Space is a sensory-motor sequence in the hippocampus

A guide for cognitive/neuro scientists for reinterpreting space and cognitive maps

Aug 12, 2024

Recently we published a paper in Science Advances titled Space is a latent sequence: A theory of the hippocampus. I believe this paper offers a view of the hippocampus that is drastically different from the space-centric view. This blog is a companion to the paper, and includes some visualizations and animations that make the ideas easier to digest. I believe anyone who’s interested in the hippocampus will benefit from reading this.

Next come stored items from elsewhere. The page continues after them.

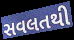
સવલતથી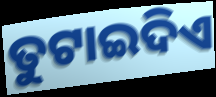
ତୁଟାଇଦିଏ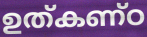
ഉത്കണ്ഠ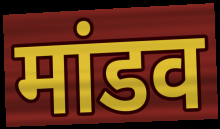
मांडव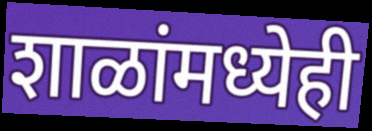
शाळांमध्येहीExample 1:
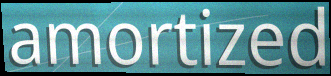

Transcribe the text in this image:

amortized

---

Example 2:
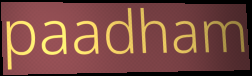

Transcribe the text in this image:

paadham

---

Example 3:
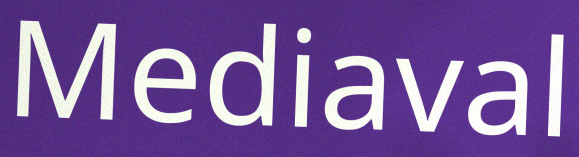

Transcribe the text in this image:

Mediaval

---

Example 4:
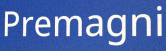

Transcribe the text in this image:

Premagni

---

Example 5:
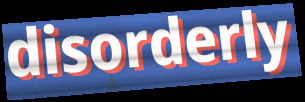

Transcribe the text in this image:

disorderly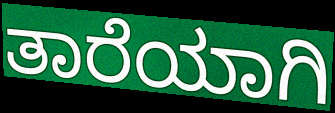
ತಾರೆಯಾಗಿ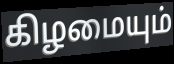
கிழமையும்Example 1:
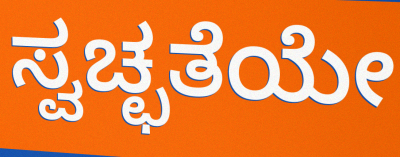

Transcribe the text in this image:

ಸ್ವಚ್ಛತೆಯೇ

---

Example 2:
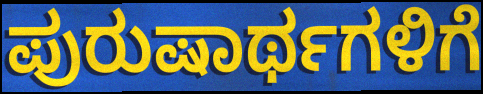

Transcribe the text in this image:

ಪುರುಷಾರ್ಥಗಳಿಗೆ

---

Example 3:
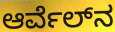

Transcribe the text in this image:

ಆರ್ವೆಲ್‍ನ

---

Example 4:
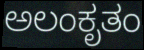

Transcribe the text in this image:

Starter code: A Google colab Jupyter notebook is available with starter code. You can run it from the browser without installing anything, and it takes less than 5 minutes to train a basic model and see how it works. Click here for the Jupyter notebook.

The traditional view: Space-centric

Place cells — neurons that respond to locations — is a robust phenomenon that is a striking property of the hippocampus, and the currently dominant paradigm of hippocampus is of representing space in Euclidean terms. Hippocampus neuron activations are often visualized as place fields.

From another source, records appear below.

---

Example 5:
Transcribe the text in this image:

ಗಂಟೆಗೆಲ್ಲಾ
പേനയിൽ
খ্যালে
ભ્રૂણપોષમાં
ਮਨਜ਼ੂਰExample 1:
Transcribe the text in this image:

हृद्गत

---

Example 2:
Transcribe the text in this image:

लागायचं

However, anomalies to this basic story have been accumulating with more a more new and divergent phenomena getting discovered. These are then explained by invoking new concepts and new types of cells, without a unifying principle connecting them all. Alternative views that look at hippocampus as a sequence model has been emerging. See this paper for example, and many more are cited in our paper. Although these views pointed in the right direction, they were not yet brought to a concrete model that can resolve how space gets represented as time, and how that can resolve many of the mysterious phenomena. Read the recent review ‘Remapping revisited’ to see how confusing the picture is.

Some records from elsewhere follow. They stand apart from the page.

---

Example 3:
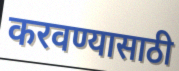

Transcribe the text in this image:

करवण्यासाठी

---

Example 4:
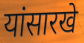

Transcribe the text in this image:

यांसारखे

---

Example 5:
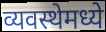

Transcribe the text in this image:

व्यवस्थेमध्ये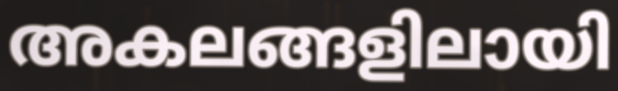
അകലങ്ങളിലായി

What we show in our paper is how these anomalies get resolved when we stop thinking of hippocampus in spatial/Euclidean terms, and instead think of space/place as a sequence. In the next few sections, I try to explain these ideas using some visualizations that make it easier to understand.

The problem that hippocampus has to solve

Humans and other mammals do not have a GPS or compass, & cannot sense location coordinates. Our ideas about space & locations have to arise from our sensory-motor experience. ( Or hard-coded a-priori à la Kant, more on this in a later section.)

The trouble is that sensations + actions do not have a one-to-one correspondence with locations. Due to perceptual aliasing, identical sensations can occur at different locations, and the same location can be approached via different sensory-motor sequences. The idea of space has to arise from this sequence of of aliased observations that do not convey locations directly. But how?

Interestingly, our model, clone-structured causal graphs (CSCG) can do this exact thing. Given a sequence of aliased egocentric sensory-motor inputs, it can induce a latent graph that corresponds to the generative model of the environment as the agent experienced it. This also works in 3D environments with rich high-dimensional visual sensations as the input, and on arbitrary non-Euclidean topologies.

How CSCG represents different sequential contexts in a latent graph

Shown on the left in the figure below is the top down view of a 3D environment, with three action sequences marked in orange, green, and purple. These action sequences generate visual observation sequences A→D→E (purple), B→ D→ F (green), and C→ D→G (orange). The visual observation D repeats in all three sequences. In the green and purple sequences, D occurs in the same location, even though they occur in different sequential contexts, but the D in C→D→ G (orange) is in a different location.

The latent space representation of CSCG has multiple states that are “clones” of the same observation. These clones can be used to represent the different (latent) temporal contexts that an observation can occur in, and has the flexibility to either merge or split these contexts. For example, the D in the purple and green sequences need to be merged together into the same latent clone even though they occur in different contexts, where as the D in the orange sequence needs to be kept in a different latent clone. Both these clones are connected to the same instantaneous observation D, but they will activate in different temporal contexts based on the clones that connect to them.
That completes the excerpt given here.